Walmart spokesperson Brian Nick told MSNBC that Cartrett was denied because miso isn’t FDA-approved for miscarriages. “The pharmacist exercised professional judgment about the medication and chose not to fill the prescription, and reached out to customer’s doctor and shared that information,” Nick told MSNBC. “This was not a conscientious objection.”
Except, according to Cartrett, the pharmacist didn’t actually explain that she believed it wasn’t “medically indicated.” She didn’t ask why Cartrett needed it or if she understood how it was used or offer an alternative. If Cartrett’s account is accurate, she just said, “I don’t feel like there is a reason why you would need it.”
But it does look like Walmart spokesman Brian Nick is right that the pharmacist wasn’t invoking the “conscience clause” that six states have in place to allow pharmacists to refuse to refill prescriptions on moral grounds.
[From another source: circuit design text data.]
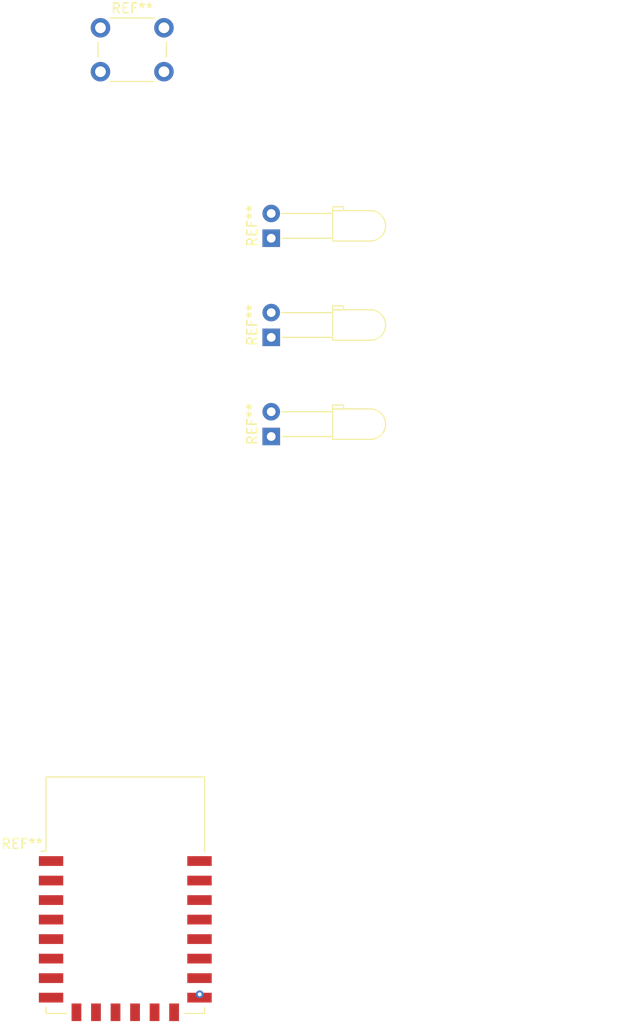
<source format=kicad_pcb>
(kicad_pcb (version 20211014) (generator pcbnew)

  (general
    (thickness 1.6)
  )

  (paper "A4")
  (layers
    (0 "F.Cu" signal)
    (31 "B.Cu" signal)
    (32 "B.Adhes" user "B.Adhesive")
    (33 "F.Adhes" user "F.Adhesive")
    (34 "B.Paste" user)
    (35 "F.Paste" user)
    (36 "B.SilkS" user "B.Silkscreen")
    (37 "F.SilkS" user "F.Silkscreen")
    (38 "B.Mask" user)
    (39 "F.Mask" user)
    (40 "Dwgs.User" user "User.Drawings")
    (41 "Cmts.User" user "User.Comments")
    (42 "Eco1.User" user "User.Eco1")
    (43 "Eco2.User" user "User.Eco2")
    (44 "Edge.Cuts" user)
    (45 "Margin" user)
    (46 "B.CrtYd" user "B.Courtyard")
    (47 "F.CrtYd" user "F.Courtyard")
    (48 "B.Fab" user)
    (49 "F.Fab" user)
    (50 "User.1" user)
    (51 "User.2" user)
    (52 "User.3" user)
    (53 "User.4" user)
    (54 "User.5" user)
    (55 "User.6" user)
    (56 "User.7" user)
    (57 "User.8" user)
    (58 "User.9" user)
  )

  (setup
    (pad_to_mask_clearance 0)
    (pcbplotparams
      (layerselection 0x00010fc_ffffffff)
      (disableapertmacros false)
      (usegerberextensions false)
      (usegerberattributes true)
      (usegerberadvancedattributes true)
      (creategerberjobfile true)
      (svguseinch false)
      (svgprecision 6)
      (excludeedgelayer true)
      (plotframeref false)
      (viasonmask false)
      (mode 1)
      (useauxorigin false)
      (hpglpennumber 1)
      (hpglpenspeed 20)
      (hpglpendiameter 15.000000)
      (dxfpolygonmode true)
      (dxfimperialunits true)
      (dxfusepcbnewfont true)
      (psnegative false)
      (psa4output false)
      (plotreference true)
      (plotvalue true)
      (plotinvisibletext false)
      (sketchpadsonfab false)
      (subtractmaskfromsilk false)
      (outputformat 1)
      (mirror false)
      (drillshape 1)
      (scaleselection 1)
      (outputdirectory "")
    )
  )

  (net 0 "")

  (footprint "RF_Module:ESP-12E" (layer "F.Cu") (at 60.96 172.72))

  (footprint "LED_THT:LED_D3.0mm_Horizontal_O6.35mm_Z10.0mm" (layer "F.Cu") (at 75.905 105.39 90))

  (footprint "Button_Switch_THT:SW_PUSH_6mm" (layer "F.Cu") (at 58.42 83.82))

  (footprint "LED_THT:LED_D3.0mm_Horizontal_O6.35mm_Z10.0mm" (layer "F.Cu") (at 75.905 125.71 90))

  (footprint "LED_THT:LED_D3.0mm_Horizontal_O6.35mm_Z10.0mm" (layer "F.Cu") (at 75.905 115.55 90))

  (via (at 68.58 182.88) (size 0.8) (drill 0.4) (layers "F.Cu" "B.Cu") (free) (net 0) (tstamp 5bc358d9-5497-45fd-a408-681bf1c8e206))

)

</source>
That’s because the conscience clause is really only supposed to apply to emergency contraception, although it’s also often used for abortion drugs.
So did the pharmacist have any actual right to refuse? Besides the conscience exception, which seems to cover a wide variety of sins, the Code of Conduct for Georgia pharmacists, part of the official and legally binding rules and regulations for the state, does give them room to refuse a prescription if they believe it contains any “error, omission, irregularity or ambiguity.” The pharmacist is supposed to “contact the prescriber and confer with him/her before dispensing the prescription.”
Instead—again, according to Cartrett’s account—the pharmacist simply called the doctor and said she was refusing to fill it. That’s not “conferring.”
Finally, there’s the pharmacist’s claim that miso isn’t approved by the FDA for miscarriages. That is true; in fact, it’s only technically approved for the prevention and treatment of gastric ulcers. But the FDA is well aware that miso is being prescribed for abortions and miscarriages, and has said in the past that it’s fine for doctors to prescribe it off-label that way at their discretion. As Mother Jones’ Molly Redden points out, the American College of Obstetricians and Gynecologists says miso is safe and effective for passing fetal tissue before 12 weeks of pregnancy, bringing on a complete miscarriage about 80 percent of the time within 24 hours. ACOG calls the risks of the drug “minimal.” Several clinical studies have also concluded that miso is acceptable to use for early miscarriages, as long as the woman doesn’t have an IUD in place or a bleeding disorder.
The unnamed pharmacist is unlikely to face any actual consequences for refusing the drug, besides a little bad press (nothing Walmart isn’t used to). And this incident shows that despite medical wisdom, common sense, professionalism and basic human decency to the contrary, pharmacists in conscience clause states can do pretty much whatever they want and get away with it. Cartrett was eventually able to fill her prescription, but the next woman may not be so fortunate.